Chapter 10 Summary: “The Black Proletariat in South Carolina”

Du Bois examines the political economy of Reconstruction in South Carolina with an emphasis on the role of Black people in government and labor. The chapter opens with a lengthy quote from John Burgess’s Reconstruction and the Constitution which claims that “it was a great wrong to civilization to put the white race of the South under the domination of the Negro race” (339). In this and subsequent chapters, Du Bois argues against Burgess and his colleagues’ racist claims. Du Bois illustrates that not only did Black people not “dominate” Reconstruction state governments, but that the contributions Black legislators made benefited the state as a whole.


During the Civil War, South Carolina, like many Confederate states, was economically devastated. South Carolina had a large Black majority in the state.

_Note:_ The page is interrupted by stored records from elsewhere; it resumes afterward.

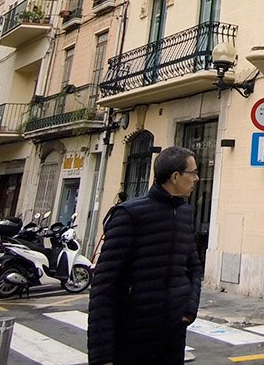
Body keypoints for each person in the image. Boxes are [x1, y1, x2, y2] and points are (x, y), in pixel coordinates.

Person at [88, 147, 202, 365]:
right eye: (193, 172)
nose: (196, 178)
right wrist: (101, 355)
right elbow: (104, 286)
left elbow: (193, 267)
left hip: (172, 335)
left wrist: (188, 308)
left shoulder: (185, 213)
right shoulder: (129, 215)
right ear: (175, 176)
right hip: (133, 337)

As the war drew to a close in 1864, Black people began organizing to demand suffrage.


After the war, the former Confederates hated Black people and the “Yankees” from the North sent to rebuild the state after the war. The federal government, as in other states, established a military dictatorship and appointed an interim governor. This interim state government held a constitutional convention to create a new state constitution which was broadly compliant with the Reconstruction amendments (the Thirteenth, Fourteenth, and Fifteenth Amendments) and racial equality in order to be readmitted to the Union.